The controversial coastal road in southern Chile is to be rerouted to an in-land route
Victory In Chile! Coastal Road Rerouted!
January 23, 2020
Good news for the temperate Valdivian rainforest of southern Chile: on 11 January, the government of Chile signed an agreement to redefine the routing of the Coastal Range Road and establish mechanisms for the creation of protected areas along the country's Coastal Range - home to the oldest and most diverse rainforest remaining in southern South America.
The agreement was signed with the The Coastal Range Coalition, an NGO group spearheaded by WWF that includes more than 12 institutions, ranging from indigenous groups to leading scientists, interested in the conservation of the remaining temperate rainforest of the Coastal Range. The Minister of Public Works, the Intendente of Region X (State Governor), and the Directors of CONAMA (National Environmental Commission) and CONAF (National Forestry Agency) signed the agreement on behalf of the Government of Chile, and Francisco Solís signed on behalf of the Coastal Range Coalition.
The Coastal Range Road was initiated to connect the cities of Valdivia and Puerto Montt by way of the Pacific Coast. The planned route passed along the western flanks of the Coastal Range, which contains the oldest and most diverse rainforest remaining in southern South America. One of only five temperate rainforests in the world, the Valdivian rainforest is one of WWF's Global 200 ecosystems. The road would have further fragmented this ancient rainforest and facilitated its conversion to eucalypt and pine plantations.

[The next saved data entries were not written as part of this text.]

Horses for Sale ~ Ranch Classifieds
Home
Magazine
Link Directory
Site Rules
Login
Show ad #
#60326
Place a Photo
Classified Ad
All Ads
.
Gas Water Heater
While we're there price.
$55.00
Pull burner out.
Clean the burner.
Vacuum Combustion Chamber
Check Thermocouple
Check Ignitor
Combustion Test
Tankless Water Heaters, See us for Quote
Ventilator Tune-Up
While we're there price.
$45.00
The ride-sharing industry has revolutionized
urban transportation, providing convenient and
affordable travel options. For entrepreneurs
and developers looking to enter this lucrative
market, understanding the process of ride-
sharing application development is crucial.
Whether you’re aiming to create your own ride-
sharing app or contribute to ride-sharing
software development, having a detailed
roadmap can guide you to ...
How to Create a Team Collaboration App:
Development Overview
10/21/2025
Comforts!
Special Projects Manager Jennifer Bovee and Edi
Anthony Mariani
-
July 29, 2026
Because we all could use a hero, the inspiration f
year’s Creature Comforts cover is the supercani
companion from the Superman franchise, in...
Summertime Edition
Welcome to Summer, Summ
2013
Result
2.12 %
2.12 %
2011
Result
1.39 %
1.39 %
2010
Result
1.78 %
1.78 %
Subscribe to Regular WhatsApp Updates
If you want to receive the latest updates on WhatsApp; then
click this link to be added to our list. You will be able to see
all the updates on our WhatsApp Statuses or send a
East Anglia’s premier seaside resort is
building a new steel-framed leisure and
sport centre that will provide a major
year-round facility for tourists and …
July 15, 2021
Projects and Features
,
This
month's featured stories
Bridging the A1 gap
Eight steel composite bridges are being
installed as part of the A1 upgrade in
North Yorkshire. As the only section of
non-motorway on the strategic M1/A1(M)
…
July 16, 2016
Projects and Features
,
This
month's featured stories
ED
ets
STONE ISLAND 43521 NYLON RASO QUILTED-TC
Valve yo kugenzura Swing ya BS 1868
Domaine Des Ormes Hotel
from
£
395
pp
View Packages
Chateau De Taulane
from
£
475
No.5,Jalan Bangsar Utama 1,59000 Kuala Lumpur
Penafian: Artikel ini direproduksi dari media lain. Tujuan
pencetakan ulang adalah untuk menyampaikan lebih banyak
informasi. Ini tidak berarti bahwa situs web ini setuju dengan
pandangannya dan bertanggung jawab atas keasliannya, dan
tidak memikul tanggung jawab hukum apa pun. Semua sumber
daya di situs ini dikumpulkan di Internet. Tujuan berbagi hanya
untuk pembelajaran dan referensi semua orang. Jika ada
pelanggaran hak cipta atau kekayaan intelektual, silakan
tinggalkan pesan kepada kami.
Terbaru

The agreement represents an outstanding conservation result. Twenty per cent of the 200-km road that is already under construction will be changed from a logging penetration road (speed limit of 70 km/h) to a minimal environmental impact road (speed limit of 40 km/h).
Additionally, the remaining 80 per cent of the road, currently under study, will be routed outside forested areas (east of the range) and use existing minor roads. Significantly, each segment will be subject to a full environmental assessment, which is not required by law. Finally, the plan also considers the establishment of protected areas, since less than five per cent of the Coastal Range is currently under protection.
This agreement with the government of Chile is unprecedented: only two years ago the project was moving at full speed and no communication channels existed between the environmental community and the regional or national governments. At the event, the Chilean government recognized that the Coastal Range Coalition was a legitimate, scientifically and technically sound NGO, capable of engaging in this and other important environmental issues in the ecoregion.
The Coastal Range Coalition and WWF's Valdivian Temperate Rainforest Ecoregional Programme will now work to implement the agreement and ensure long lasting conservation results in this rare and special ecoregion.